Andrew Luck as Thomas Jefferson
‘Life, liberty, and the pursuit of happiness.’ We fought for these ideals, we shouldn’t settle for less. These are wise words, enterprising men quote ’em. Don’t act surprised, you guys, ’cause I wrote ’em. – Jefferson (Cabinet Battle #1)
Jefferson, the former U.S. ambassador to France, was a lifelong Francophile. Oliver Luck, former head of NFL Europe, was once the U.S. ambassador of American football across the Atlantic. Therefore, his son, Andrew, who spent a chunk of his childhood in London, has always had a thing for tea and crumpets. After a fancy childhood of privilege, the younger Luck oozes with worldliness far superior of his peers.
Conveniently, SB Nation also recently uncovered that Luck actually time traveled here straight from another crucial American war. Jefferson also emerged in Act 2 of the the musical, just as Luck entered the NFL stage during the second half of Brady’s career.
But the real analogy comes when you consider that Jefferson, Hamilton’s greatest political adversary—they shared Washington’s cabinet but their political philosophies were polar opposite—received copies of Hamilton’s extramarital love letters to Maria Reynolds and opted to pass them along to a well-known gossip publisher, staining the Secretary of the Treasury’s career. Much like Luck’s Colts, after receiving a tip from the Baltimore Ravens’ equipment manager, Sean Sullivan, ratted out Brady for under-inflated footballs, ensuring that Deflategate will forever taint a Hall of Fame career.

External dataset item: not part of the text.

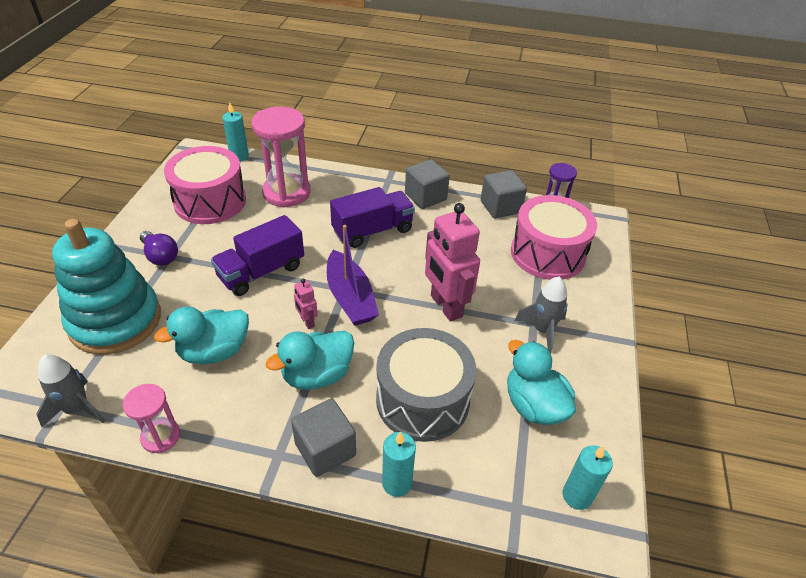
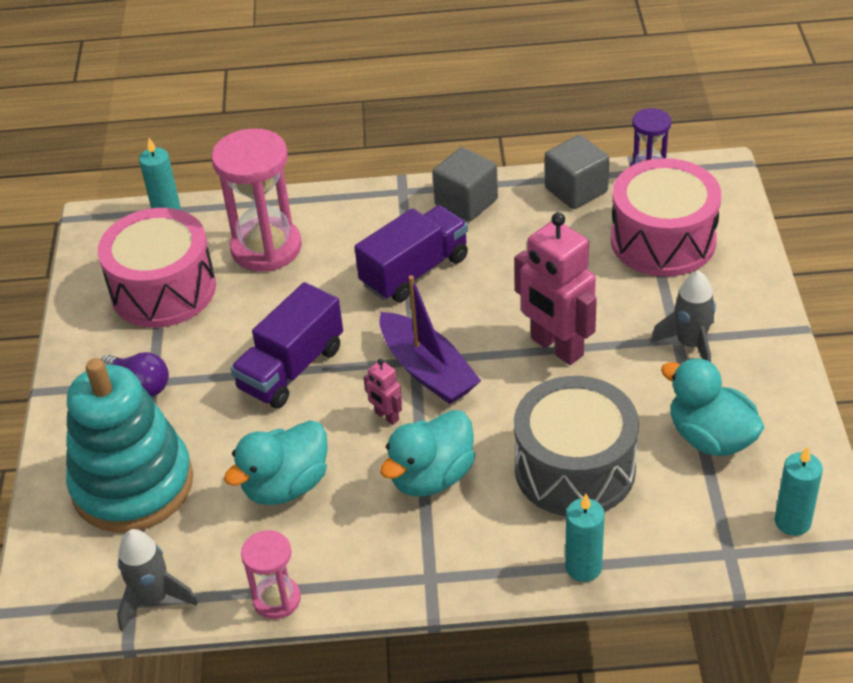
camera: 10 degrees left, 0 degrees up
grey cube [291,398,356,477] -> none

Peyton Manning as Aaron Burr
The world was wide enough for both Hamilton and me – Burr (The World Was Wide Enough)
While Jefferson was Hamilton’s greatest political adversary, Hamilton’s unquestionable true rival was Aaron Burr, the antagonist of the musical. For Brady, that can only mean Peyton Manning. While Manning did not actually kill Brady, his Broncos did vanquish the Patriots last year in the AFC Championship after Brady “threw away his shot” to secure a two-point conversion and tie the game at the end of regulation.
Luckily for the NFL, we have long passed a time when dueling was an acceptable means of resolving disputes, so these two gunslingers have been able to confine their rivalry to the football field. But perhaps a campaign duel awaits as these two are prime candidates to run for political office in the future.
Matt Walsh and Matt Estrella sharing the role of Hercules Mulligan
Walsh and Estrella’s sewing skills are unknown, but like Mulligan they are best known as spies. Once doubling as loyalist Patriots video department assistants, these two helped videotape the signals from opposing coaches in 40 games from 2000 to ’07 for their general, Belichick.
In 2007, King George (er, Goodell) fined the Patriots $750,000 and stripped them of a first-round draft pick. But given that the Patriots have won four Super Bowls since the spying began, it’s pretty evident who’s won this war.
Happy Fourth of July, and thanks to Washington, Hamilton and the whole gang for our freedom—and inspiring an additive piece of creative genius. Honor them by staying far away from fireworks. Take it from someone who knows.